In the midterm elections of 1938, the Democrats lost a large number of seats in both the House and Senate, and Roosevelt abandoned any further plans for new reform measures. Despite the fact that the New Deal did not fulfill the hopes of Roosevelt and the American people that the government could wipe out the effects of the Depression, Franklin Roosevelt’s administration forever changed the relationship between the government and the people, and between the president and Congress.

The Tennessee Valley Authority remains a model of a successful government-sponsored massive utility program. The Social Security Act has provided a safety net for millions of Americans. Even as its future seems uncertain in the early part of the 21st century, the American people have come to expect that the government will assist them in their old age. Yet critics argue that Social Security has undermined America’s tradition of self-reliance and forces working people to support those who were unwilling or unwilling to provide for their own retirement. Other reforms in the area of labor, public works, and finance have also continued into recent decades. When the stock market experienced a huge drop in 1987 (in some respects a worse fall than in the crash of 1929), the damage to the economy and to the American psyche was negligible, mostly because of safeguards that had been put in place since the disaster of 1929.

Whether or not one agrees with the utility of the New Deal programs conceived by Franklin Roosevelt and the members of his administration, it is undeniable that Franklin Roosevelt was one of the most powerful presidents in American history, and that he probably had as much impact on the United States government as any president since George Washington.

By 1940, as has been said elsewhere, the world was a very different place, and President Roosevelt now entered the second challenge of his presidency.
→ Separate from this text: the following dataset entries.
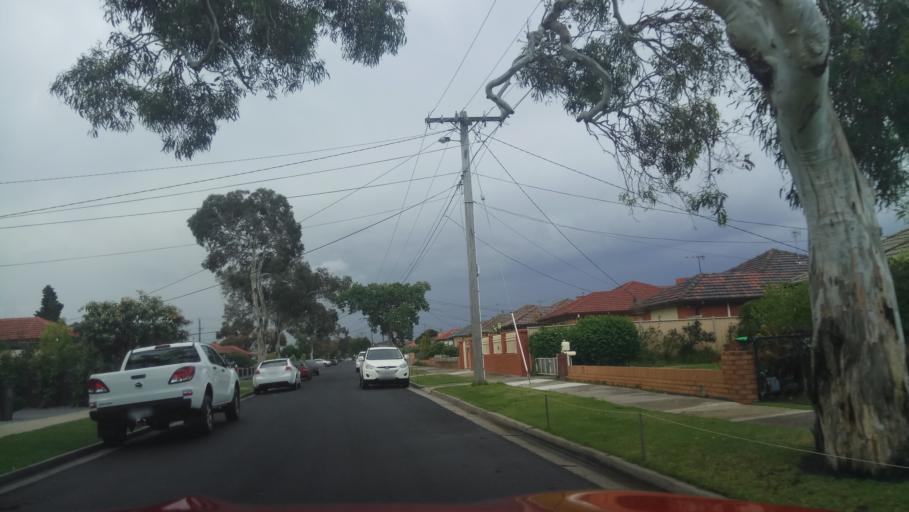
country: AU
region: Victoria
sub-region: Hobsons Bay
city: Altona North
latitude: -37.8447
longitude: 144.8471
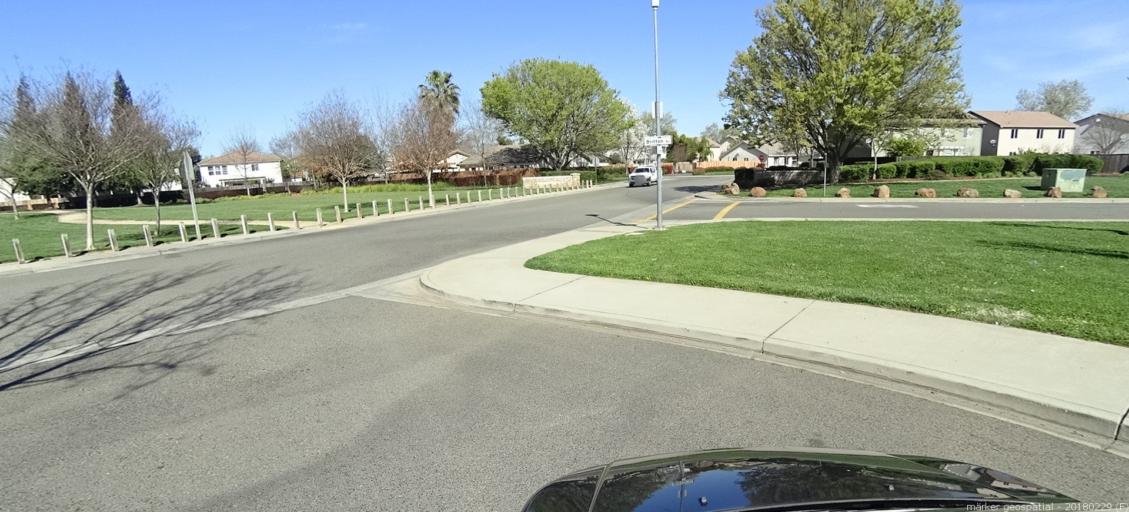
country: US
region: California
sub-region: Sacramento County
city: Rancho Cordova
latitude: 38.5457
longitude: -121.2782
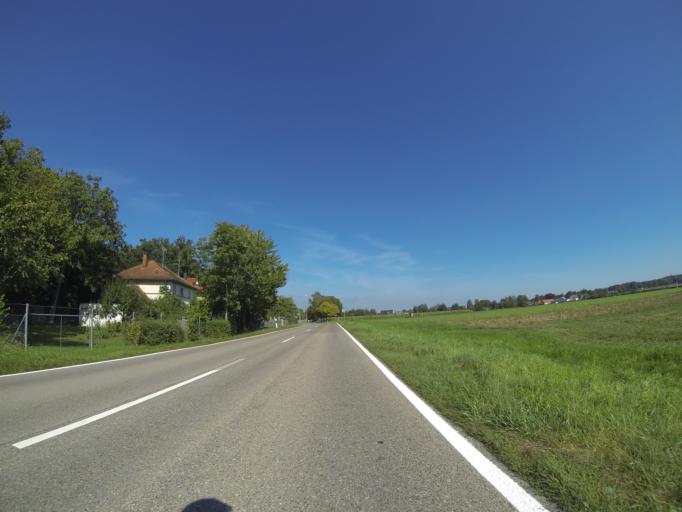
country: DE
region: Baden-Wuerttemberg
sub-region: Tuebingen Region
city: Erbach
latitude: 48.3230
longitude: 9.9248
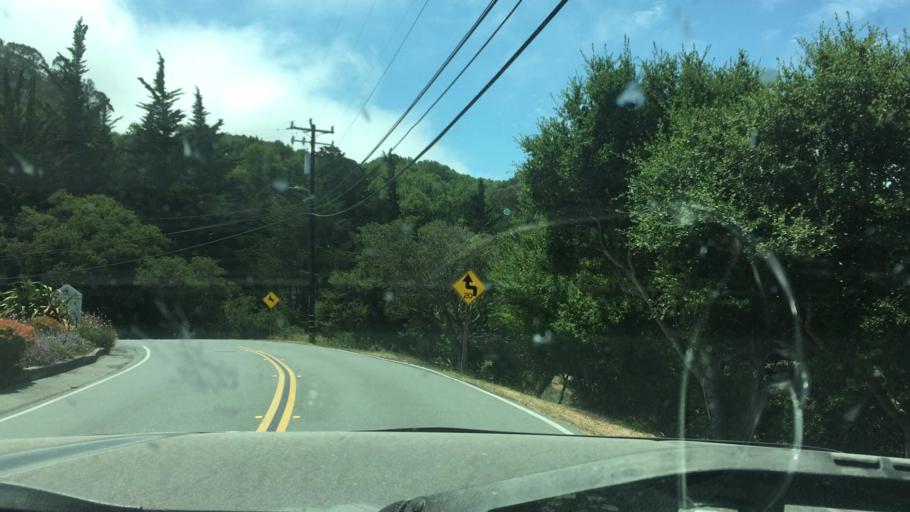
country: US
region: California
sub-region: Marin County
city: Tamalpais-Homestead Valley
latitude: 37.8791
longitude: -122.5233
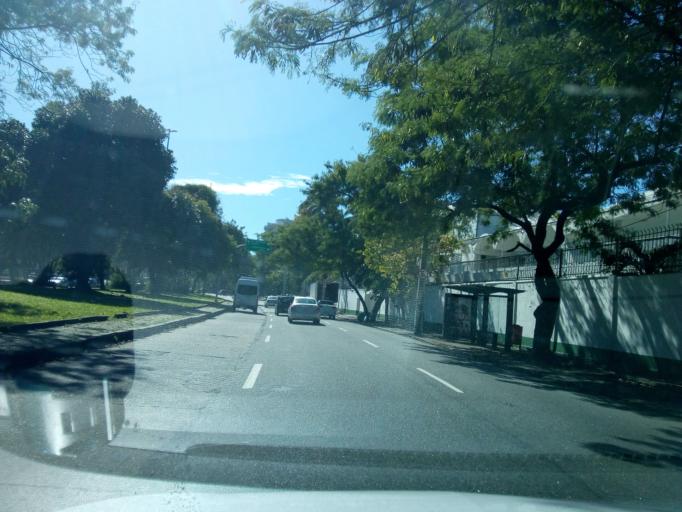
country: BR
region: Rio de Janeiro
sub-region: Rio De Janeiro
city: Rio de Janeiro
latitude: -22.9800
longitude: -43.2162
As storm clouds arose over Europe and Asia, Roosevelt had another series of battles to fight. First he had to confront the isolationists who believed in the principle of “America first,” and who rejected the notion that the U.S. ought to become involved in the world conflict. Second, when Japan attacked Pearl Harbor, and when Germany declared war on the United States a few days later, Roosevelt faced the challenge of mobilizing the nation to fight the Axis powers.